認知症EYES独自視点のニュース解説とコラム
  • くらし

共生社会を創るためには 共生社会から語らないということ

コラム町永 俊雄

▲今月10日に共生社会をテーマにオンラインフォーラムを開く。こうしたテーマが選ばれるのも私たちが経験しているこのコロナの日々があるからなのだろう。あなたの「不安」とはなんだろうか、「安心」とはなんだろう。

NHK厚生文化事業団のディレクターのタカハシくんに取材され、「共生社会とはなんですか」と直球を投げてきた。知るか、そんなの。

そういうのはね、自分の中でしっかりと生きている言葉で置き換えるといいのだよ。で、それはね、「安心の社会」であると、五反田の喫茶店でそんな話をしたのだがその後またメールで、「安心できないということについて、マチナガさんはどう考えますか」と尋ねてきたので、メールを送った。
思いの外長くなり、せっかくなので、そのタカハシくんへのメールをコラムとして掲載したい。

タカハシさまへ

安心について、これが私の関心領域のすべてというわけではないのだが、共生社会ということを理念的な言葉だけで語っても実効的ではない。
「安心」と「日常」とが「地域」に展開して私たちの暮らしが成り立つが、今、とりわけ「コロナの時代」に誰もが感じているのが、安心できないということだ。それは生活実感としての皮膚感覚でもあり、あるいは政体システムの不備としての社会不安ともなっている。

社会を論じるに、街場では「社会が悪い」「政治が悪い」と言っておけば済んでしまう。これはね、要するに「市民」の不在なのだ。この社会は誰かがなんとかしてくれると思い込んでいる。福祉がそうで、自分たちの暮らしと命について、誰かがやってくれることと任せてしまっていいのか。

> [課題の内容] 上の共生社会についてのコラムを、最後の文のあとから続けて書いてください。 資料は使わなくてよい。

> [データ内容]
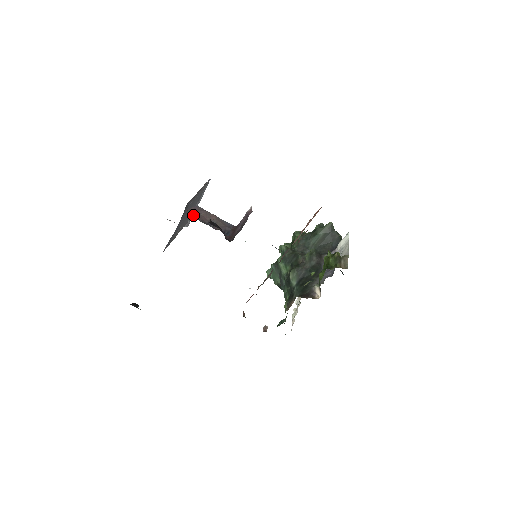
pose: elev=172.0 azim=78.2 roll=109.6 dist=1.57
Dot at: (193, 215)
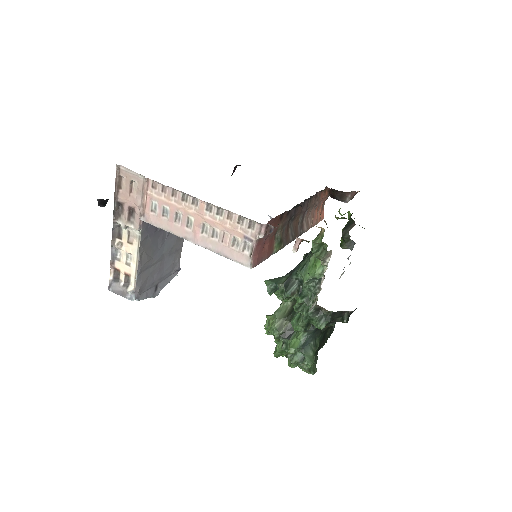
Dot at: occluded
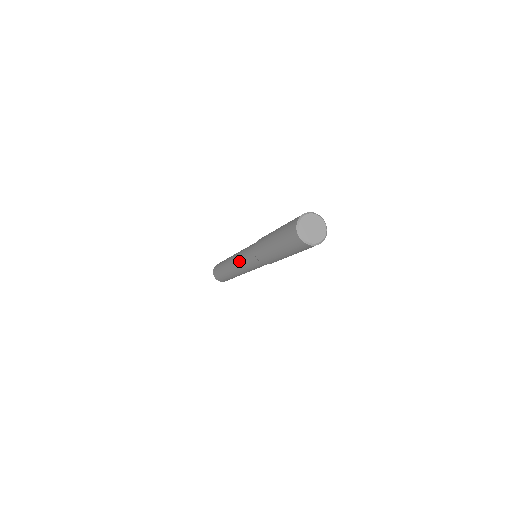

> [課題の解答]
そのことに声をあげたのが認知症の人たちで、「私たちのことは私たち抜きに決めないで」というのは、当事者性であると同時に、共生社会の扉なのだな。

しかし、このコロナの日々は、実はこの社会は誰もなんともしてくれない、ということに誰もが気づいてしまった。自分たちの「安心」は誰かが保証してくれるものではない、と。

この国は、封建社会から一気に大衆社会に飛び込んでしまったといわれる。
封建から維新へ、決起はやった志士たちがチャンチャンバラバラやって近代国家が幕開けしたと思ったら日清日露と戦争国家になり、亡国の敗戦後には東西冷戦下のパワーバランスもあって、奇跡の経済成長国家へと自省することなく駆け上がり、大量生産と大量消費に明け暮れる大衆社会に突入、マハラジャで(世代的に知らない人はスルーしてくれ)浮かれまくった。1分でわかる近代史。

で、ここに何が抜け落ちてしまったのか。それは市民社会というものだと私は思っている。
市民社会とは、社会の成員それぞれが自分たちの社会はどうあればいいのかということの熱議を重ねていく市民的成熟のことである。民主主義の基盤であるが、その分、「やっかいな手間」がかかる。やっかいだから、エイヤっとうっちゃって経済成長の成功に酔いしれてここまで来てしまった。中抜きの近代国家なのである。
まことに遅まきながら、このコロナの時代になんとか私たちの市民社会を起動させなければ、共生社会など来るわけがない。
そのための手掛かり、キーワードが「安心」なのである。おお、やっと「安心」に戻ってきた。タカハシくん、安心したろう。

共生社会を語るのに何故「安心」なのか。それは安心をそれぞれの胸の中に探りとることで、自前の感覚に引きつけてこの社会のありようを論じることができるからだ。
生活感覚の中での言葉で共生を語ることが大事なのだ。評論的な「すべき」と「ねばならない」で語る社会は、いつもそのままどこかに漂い消えていく。
大きく強い言葉ではなく、小さくつぶやくような言葉を拾い上げて語る共生社会しか、共生を成立させない。

とまあ、ぐるっと大回りして、さておたずねの「安心できない」ということをどうすれば解消できるか、である。
「どうすればいいのか」とすぐにソリューションを求めるのはメディアに染み付いたDNAのようなものであるな。どんな大問題でも番組が終盤に差し掛かると、キャスターが「ではどうすればいいのでしょうか」と憂い顔で語りかけ、そこから対策としての解答が示されるのである。どんな難問も30分でカタがつく。だったら既にこの社会になんの問題もなくなっていいはずなのに。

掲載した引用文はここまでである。